Is consumerist culture represented in new media art?
Why are we (the ones living in urban jungle) influenced/inspired by natural elements as plants, animals, forces of nature, etc?
What is the role of new media in art?
Do artists in the twenty-first century create art based on viewer experience? Is there a tendency? Does this become a form of consumerist culture?
How does cultural background influence artist’s interest?
Artwork 3
Name: Apani
Year: 2011
Artist: James Turrell
Material: LED
Medium: Installation
Size: 16 x 12 x 6m
What is it?
The installation is a white room of proportions16 x 12 x 6m, filled entirely with projection which creates an illusion, this making us perceive a flat projection, rather than a three dimensional space.
What does it mean?
Installation activates the sensory perception, which contributes to the discovery: what once seemed before to be a flat projection, is now in reality a light-filled room. Turrell’s work created an illusion, which at first made visitors perceive a flat projection, only to discover that the colourful wall was a light-filled room they could enter. The projection was not stable, programmed to shift from hue to hue bringing to them a sense of motion, and creating an experience of swimming in a sea of light.
The artwork provides a complete loss of depth perception, which builds a connection with the so-called ‘Ganzfeld effect’ discovered by a German psychologist in the 1930s.
* Ganzfeld effect is a phenomenon of perception caused by a person being in a homogeneous and structureless visual and auditory environment. The effect occurs when the brain uses white noise to supplement the visual picture of sensations when there is a lack of visual information.
The artist mimics the effect with the help of lights indicating a discrepancy between knowledge and perception. What Turrell shows to the audience is not an illusion or deception, it is an incredible reality of pure experience.
What significance does it have to the world at large?
The artist himself constantly points out that his work is best described as ‘Perceptual Art’. Turrell made a huge step away from the expression of the artist's consciousness (Abstract Expressionism), towards the viewer's experience of the artwork, without predetermining (conceiving) the outcome. Thereby, his artwork became a part of a broader shift in art and made its contribution to contemporary art development.
Topics:
Motion
Swimming in a sea of light
Ganzfield effect
Knowledge and Perception
Reality of pure experience
Perceptual art
Questions:
What is perceptual art?
How does knowledge influence our perception?
Which role plays viewer’s experience in the artwork?
Why does viewer’s experience become predominant in the artwork?
Is it necessary to predetermine the outcome of the artwork?
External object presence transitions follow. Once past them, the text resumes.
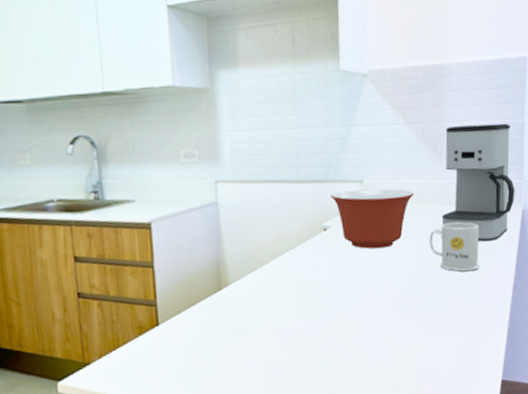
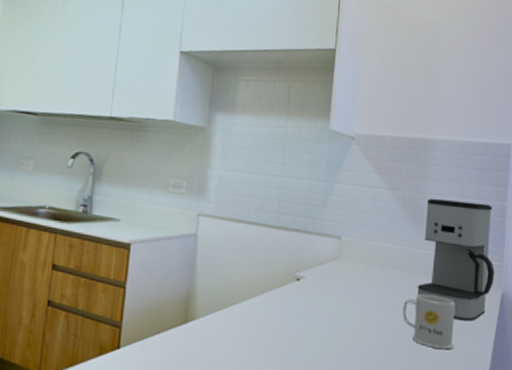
mixing bowl: present [330,188,415,249] -> none [306,244,391,309]

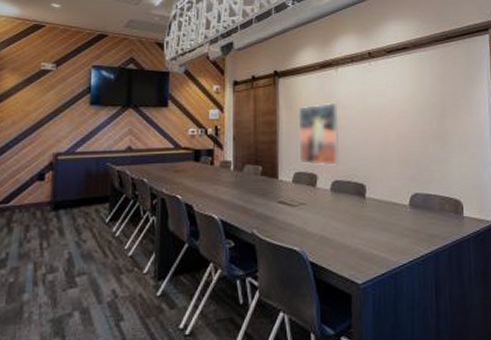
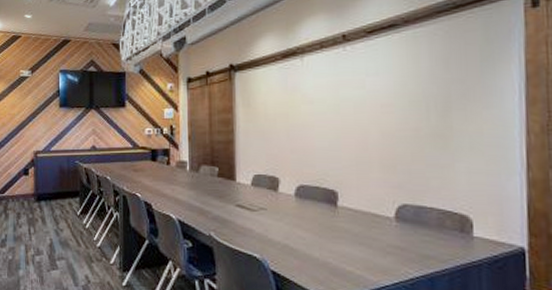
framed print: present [298,103,339,166] -> none [257,98,305,168]

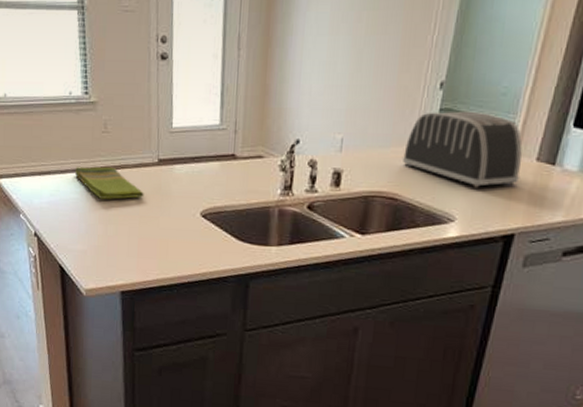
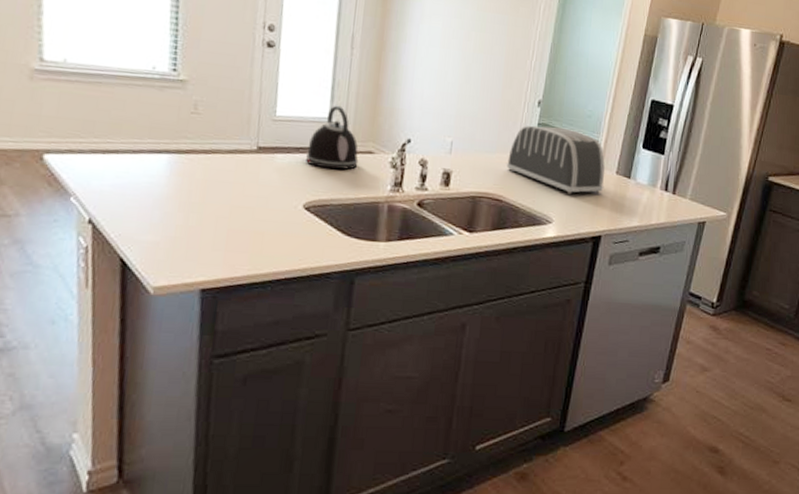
dish towel: present [75,166,144,199] -> none [152,147,238,186]
kettle: none [200,111,249,177] -> present [305,105,359,170]

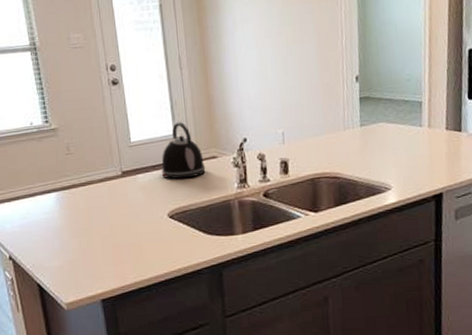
toaster: present [506,125,605,194] -> none [336,96,437,159]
Summarizing all the questions and topics mentioned above, I came up with following questions which, in my opinion, are relevant to my artistic practice:
Can art be perceived as a pure experience?
Is aesthetic experience a necessary ingredient in an installation?
What is the best way art could be interpreted from life and vice versa?
Is consumerist culture represented in new media art?
What role does viewer experience play in art?
Why does viewer’s experience become predominant in the artwork?
Is it necessary to predetermine the outcome of the artwork?